Problem set:
**A.** From the foam article, extract everything from "(3) Process Factors" down to "in this case.".
**B.** Answer these questions using the foam article:
(i) Which TDI is typically used as a raw material?
(ii) What kind of foam stabilizer is typically added?
(iii) What molecular weight do the most commonly used triol polyethers have?

Source document:
=======

What is the One-Step Foaming Process for Ether-Based Flexible Foam?

(1) Raw Materials

The main raw materials include polyether polyols, TDI (typically 80/20 TDI), silicone foam stabilizers, catalysts, water, and other additives such as external blowing agents, fillers, or other additives, depending on the needs.

(2) Foaming Formula

The foaming formula for polyether-based foam is generally similar to that of polyester-based foam. Since polyether has a much lower viscosity than polyester, a highly effective foam stabilizer must be added, typically a polysiloxane-polyoxyalkylene block copolymer. Because the hydroxyl groups at the end of polyether chains are mainly secondary hydroxyl groups, which have lower reactivity, high-efficiency composite catalysts such as tin octoate, dibutyltin dilaurate, and triethylenediamine are generally used.

The typical formula for polyether-based flexible foam in one-step foaming is as follows:

(3) Process Factors

①Polyether Polyol Characteristics

The polyether polyols used in flexible foam typically have a functionality of 2 or more, with a hydroxyl value equivalent of around 1000. The most commonly used are triol polyethers with a molecular weight of about 3000. When the molecular weight of the polyether exceeds 4000, the foam product tends to have larger cell sizes, lower rebound, and increased compression set. Polyethers with primary hydroxyl groups are not used in this case.

=======

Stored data
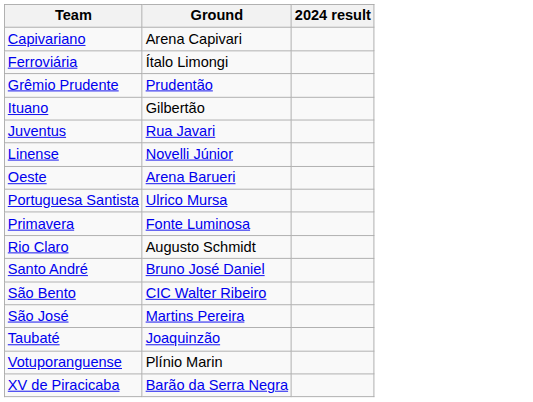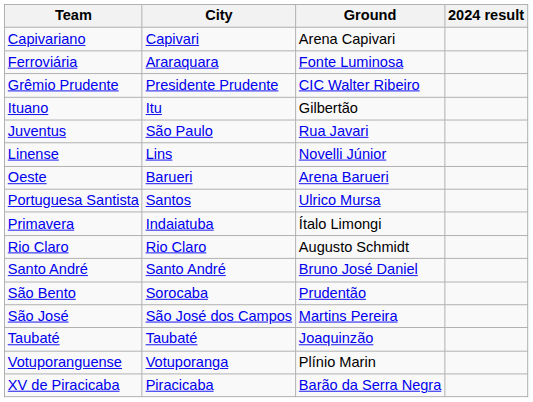+ column: City | Capivari | Araraquara | Presidente Prudente | Itu | São Paulo | Lins | Barueri | Santos | Indaiatuba | Rio Claro | Santo André | Sorocaba | São José dos Campos | Taubaté | Votuporanga | Piracicaba
Ferroviária | Ground: Ítalo Limongi -> Fonte Luminosa
Grêmio Prudente | Ground: Prudentão -> CIC Walter Ribeiro
Primavera | Ground: Fonte Luminosa -> Ítalo Limongi
São Bento | Ground: CIC Walter Ribeiro -> Prudentão
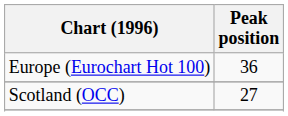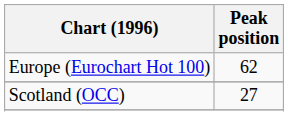Europe (Eurochart Hot 100) | Peak position: 36 -> 62
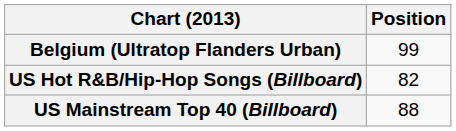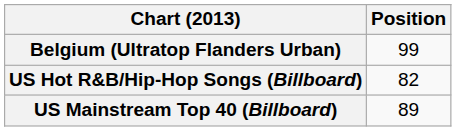US Mainstream Top 40 (Billboard) | Position: 88 -> 89
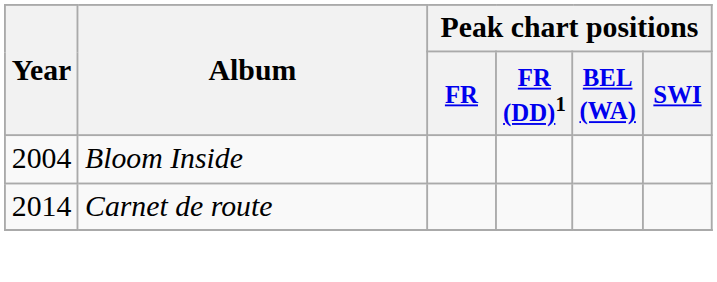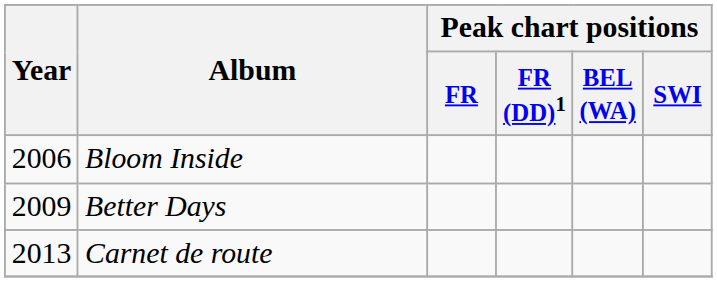Bloom Inside | Year: 2004 -> 2006
+ row: 2009 | Better Days
Carnet de route | Year: 2014 -> 2013
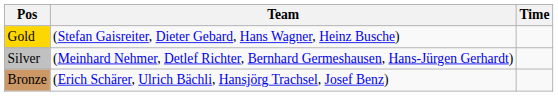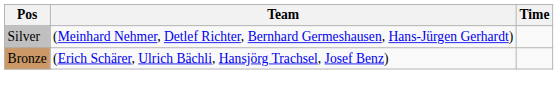- row: Gold | (Stefan Gaisreiter, Dieter Gebard, Hans Wagner, Heinz Busche)
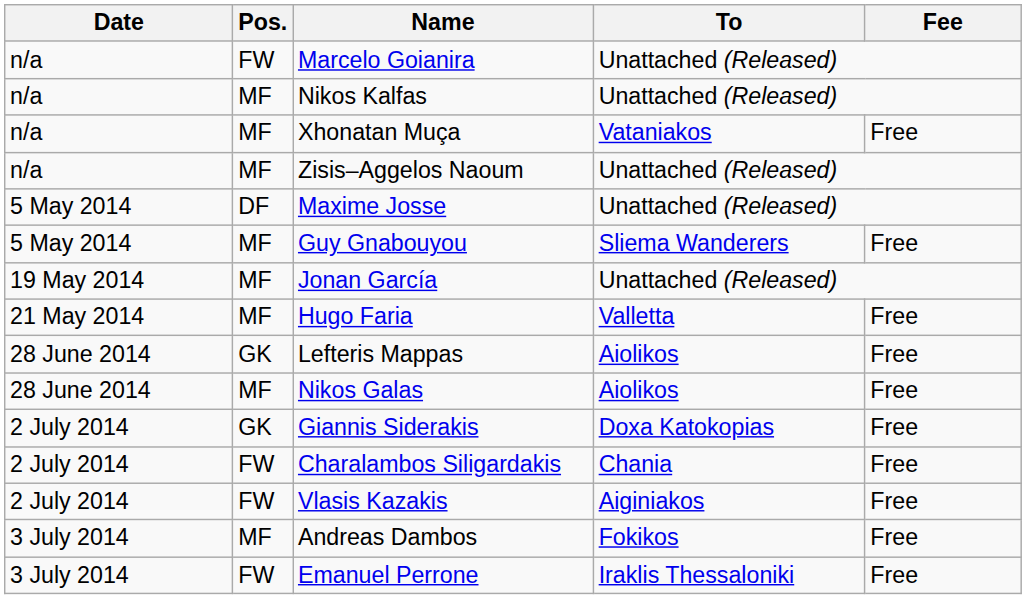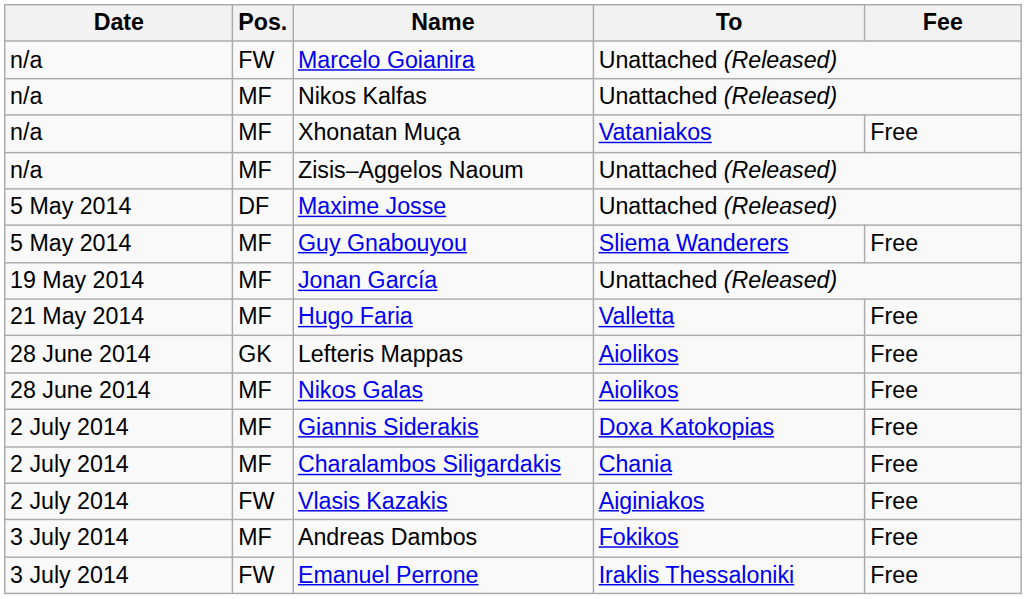Giannis Siderakis | Pos.: GK -> MF
Charalambos Siligardakis | Pos.: FW -> MF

=======

Solutions to the tasks:
**A.**
(3) Process Factors

①Polyether Polyol Characteristics

The polyether polyols used in flexible foam typically have a functionality of 2 or more, with a hydroxyl value equivalent of around 1000. The most commonly used are triol polyethers with a molecular weight of about 3000. When the molecular weight of the polyether exceeds 4000, the foam product tends to have larger cell sizes, lower rebound, and increased compression set. Polyethers with primary hydroxyl groups are not used in this case.

**B.**
(i) 80/20 TDI
(ii) A polysiloxane-polyoxyalkylene block copolymer
(iii) About 3000